Inadequate transportation heightens unemployment
By Daily Bruin Staff
Dec. 9, 1998 9:00 p.m.
Thursday, December 10, 1998
Inadequate transportation heightens unemployment
STUDY: Minorities lack access to low-skill jobs in white urban
areas;
government projects address issue
By Brian Fishman
Daily Bruin Contributor
Even with today’s booming economy, the streets of major American
cities are poverty-stricken. And Professor Michael Stoll thinks he
knows why.
Stoll, a UCLA policy studies professor, recently found that
minorities living in the inner-city have trouble getting to
suburban-based, low-skill jobs because they do not have adequate
transportation.
As a result, inner-city unemployment rates are high due to the
lack of public transportation, which minorities rely on more than
whites
"Most of the low-skill jobs are located in the white suburbs,"
Stoll said. "But there is no public transportation. This is
important because African Americans and Latinos own cars less often
than whites."
He noted that the space between suburbs (which are populated
mostly by whites) and the inner cities (which have high minority
populations) is prohibitive to commuting.
"We find that jobs – low and moderate skilled – are in the
suburbs, especially white ones. Low-wage workers can’t get to the
suburbs," Stoll argues.
While white suburbs account for nearly 70 percent of the
low-skill job offerings in metropolitan areas, about 40 percent of
the least educated people live in these areas.
Meanwhile, minority-populated inner-cities contain 15.6 percent
of the least educated people, but only 10.2 percent of the
low-skilled jobs.
This "spatial mismatch" problem can be found in Los Angeles,
though not to the same extent as in other cities, said Stoll.
Researchers consider Los Angeles an anomaly because it does not
have a defined urban heart like other cities, and because it is
much more diverse, Stoll explained.
Because of these differences, the spatial job concentration
trend Stoll found elsewhere is also prevalent in Los Angeles, but
to a lesser degree. "African Americans and Latinos are still in
East Los Angeles, but the jobs are outside those areas," he
said.
Stoll’s data comes from the Multi-City Study of Urban Inequality
(MCSUI) for Atlanta, Boston, Detroit and the Los Angeles
metropolitan areas.
The MCSUI was an accomplishment in itself, Stoll said.
"We asked people where they (were) looking for work and how they
would get there," Stoll explained. "Not just whether they are
looking for work."
He cross-checked these data with surveys given to over 1,000
employers in each of the metropolitan areas.
Firms were quizzed about the last employee they hired and
requirements they had for their workers.
The firms were then geo-coded. Stoll mapped both racial patterns
within metropolitan areas and where people were being hired.
Government agencies are, however, not standing idly by.
For example, the "Bridges to Work" program provides
transportation for inner-city workers to suburban workplaces.
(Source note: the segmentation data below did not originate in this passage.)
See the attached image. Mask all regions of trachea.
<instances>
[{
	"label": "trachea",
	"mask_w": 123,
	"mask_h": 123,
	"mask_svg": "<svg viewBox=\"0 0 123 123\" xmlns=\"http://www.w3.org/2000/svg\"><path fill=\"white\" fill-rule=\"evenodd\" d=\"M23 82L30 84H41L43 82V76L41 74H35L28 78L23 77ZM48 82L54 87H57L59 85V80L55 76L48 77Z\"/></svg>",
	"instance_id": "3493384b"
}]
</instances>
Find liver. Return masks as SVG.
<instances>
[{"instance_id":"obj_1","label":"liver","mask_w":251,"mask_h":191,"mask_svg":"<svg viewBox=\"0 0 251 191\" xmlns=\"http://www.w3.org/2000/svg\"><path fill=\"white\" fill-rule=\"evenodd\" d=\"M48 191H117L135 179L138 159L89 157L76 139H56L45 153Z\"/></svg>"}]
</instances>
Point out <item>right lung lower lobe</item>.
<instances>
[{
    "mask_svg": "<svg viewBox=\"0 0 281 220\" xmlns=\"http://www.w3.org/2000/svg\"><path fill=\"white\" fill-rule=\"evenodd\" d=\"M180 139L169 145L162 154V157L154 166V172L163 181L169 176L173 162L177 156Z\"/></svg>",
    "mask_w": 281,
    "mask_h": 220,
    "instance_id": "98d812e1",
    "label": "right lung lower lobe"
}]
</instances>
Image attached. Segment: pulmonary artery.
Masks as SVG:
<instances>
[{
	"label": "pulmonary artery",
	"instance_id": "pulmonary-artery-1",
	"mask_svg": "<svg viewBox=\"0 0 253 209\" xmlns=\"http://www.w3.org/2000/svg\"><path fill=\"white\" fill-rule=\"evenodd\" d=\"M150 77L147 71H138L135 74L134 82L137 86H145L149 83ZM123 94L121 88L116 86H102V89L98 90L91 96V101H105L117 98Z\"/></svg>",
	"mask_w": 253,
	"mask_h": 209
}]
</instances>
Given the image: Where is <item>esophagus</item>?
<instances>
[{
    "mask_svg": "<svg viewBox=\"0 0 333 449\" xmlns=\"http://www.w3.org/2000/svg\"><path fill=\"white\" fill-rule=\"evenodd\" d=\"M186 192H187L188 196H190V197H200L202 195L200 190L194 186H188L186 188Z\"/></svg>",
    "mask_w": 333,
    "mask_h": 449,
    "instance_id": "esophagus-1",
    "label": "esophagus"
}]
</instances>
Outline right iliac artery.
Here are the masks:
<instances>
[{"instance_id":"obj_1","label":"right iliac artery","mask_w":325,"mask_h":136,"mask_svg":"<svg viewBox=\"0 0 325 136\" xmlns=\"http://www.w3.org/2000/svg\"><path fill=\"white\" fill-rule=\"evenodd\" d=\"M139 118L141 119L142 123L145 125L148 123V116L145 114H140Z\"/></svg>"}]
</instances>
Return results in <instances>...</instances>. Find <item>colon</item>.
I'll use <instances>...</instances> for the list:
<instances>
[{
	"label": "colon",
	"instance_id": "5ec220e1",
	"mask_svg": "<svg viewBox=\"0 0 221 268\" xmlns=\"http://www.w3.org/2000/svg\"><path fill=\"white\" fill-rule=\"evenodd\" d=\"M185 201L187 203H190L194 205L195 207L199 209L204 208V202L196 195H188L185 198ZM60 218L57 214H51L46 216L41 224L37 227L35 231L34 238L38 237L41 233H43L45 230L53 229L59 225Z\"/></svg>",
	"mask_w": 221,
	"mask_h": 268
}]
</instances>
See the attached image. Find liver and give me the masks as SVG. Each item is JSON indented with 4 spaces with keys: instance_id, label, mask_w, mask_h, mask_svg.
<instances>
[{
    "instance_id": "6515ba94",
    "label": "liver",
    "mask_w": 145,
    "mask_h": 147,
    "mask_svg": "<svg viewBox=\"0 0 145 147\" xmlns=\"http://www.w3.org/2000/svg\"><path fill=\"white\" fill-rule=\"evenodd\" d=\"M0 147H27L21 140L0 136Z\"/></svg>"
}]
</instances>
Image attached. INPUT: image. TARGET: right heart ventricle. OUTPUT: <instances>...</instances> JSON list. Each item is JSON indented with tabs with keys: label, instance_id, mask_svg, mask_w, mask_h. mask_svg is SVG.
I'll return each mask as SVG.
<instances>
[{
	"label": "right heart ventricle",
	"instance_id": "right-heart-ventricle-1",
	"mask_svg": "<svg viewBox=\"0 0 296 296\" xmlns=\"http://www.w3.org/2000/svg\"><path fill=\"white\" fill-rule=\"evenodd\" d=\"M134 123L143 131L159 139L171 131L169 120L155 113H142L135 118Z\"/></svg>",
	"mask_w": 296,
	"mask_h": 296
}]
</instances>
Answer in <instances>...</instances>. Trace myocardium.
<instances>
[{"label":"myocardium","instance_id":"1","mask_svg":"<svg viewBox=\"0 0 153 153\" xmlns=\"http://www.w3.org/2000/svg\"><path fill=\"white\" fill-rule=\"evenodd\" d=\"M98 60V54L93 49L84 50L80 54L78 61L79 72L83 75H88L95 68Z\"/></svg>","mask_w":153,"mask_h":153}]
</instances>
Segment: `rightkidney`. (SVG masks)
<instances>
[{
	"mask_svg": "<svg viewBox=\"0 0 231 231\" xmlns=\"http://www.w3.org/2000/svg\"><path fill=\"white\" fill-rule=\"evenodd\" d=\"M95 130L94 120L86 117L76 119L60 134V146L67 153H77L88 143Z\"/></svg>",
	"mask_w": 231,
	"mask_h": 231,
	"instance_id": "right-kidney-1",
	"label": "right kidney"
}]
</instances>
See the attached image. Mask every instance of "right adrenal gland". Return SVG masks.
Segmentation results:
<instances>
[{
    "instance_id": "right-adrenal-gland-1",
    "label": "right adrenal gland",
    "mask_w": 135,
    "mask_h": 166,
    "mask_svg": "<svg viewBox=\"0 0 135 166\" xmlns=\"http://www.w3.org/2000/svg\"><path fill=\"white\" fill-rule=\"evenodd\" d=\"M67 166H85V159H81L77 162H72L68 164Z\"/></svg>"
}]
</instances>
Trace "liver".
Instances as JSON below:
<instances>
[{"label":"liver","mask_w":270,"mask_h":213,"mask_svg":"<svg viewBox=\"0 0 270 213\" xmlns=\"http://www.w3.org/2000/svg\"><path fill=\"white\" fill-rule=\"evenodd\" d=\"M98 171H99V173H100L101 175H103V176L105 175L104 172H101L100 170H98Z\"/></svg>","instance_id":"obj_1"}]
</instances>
In addition, studies such as "Moving to Opportunity" (MTO) works
to move minorities out of inner-cities into more integrated
neighborhoods.
MTO, which was established by the Housing Authority of Los
Angeles, issues vouchers to two groups of minority families willing
to spend 30 percent of their income on housing, said Tom Honore,
senior community builder and coordinator for the Department of
Housing and Urban Development (HUD).
HUD covers the remaining rent costs for families that move into
higher-income neighborhoods, Honore said.
The first group to resettle is a control group. These
individuals are left to their own devices, while the experimental
group is given assistance settling in new neighborhoods.
"We give them any kind of service that would get them acclimated
to their new area," said Dawnette Gilkey, MTO program coordinator
for the Los Angeles area.
"The goal is to determine which group fares better," Honore
said.
Currently, 420 vouchers have been issued and 38 remain to be
claimed, Gilkey said.
But it can be difficult to successfully integrate neighborhoods,
Stoll explained.
According to what he calls the "tipping hypothesis," if a
neighborhood becomes 30 percent African American, within 10 years
it will become over 80 percent African American. When a
neighborhood becomes 30 percent African American, whites start
moving out and African Americans move in.
Stoll’s research, however, is not limited to spatial mismatch.
He is also tackling the question of racial discrimination in hiring
and the effects of social networks on unemployment. Stoll found
evidence that hiring discrimination is more prevalent in white
suburbs – where most low-skill jobs can be found.
"Even after controlling for skill level, we still find
discrimination in certain areas and positions," Stoll said.
Stoll is hopeful his research will have an effect on policy.
"I’ll take this to various government agencies and show them
what needs to be done," he concluded.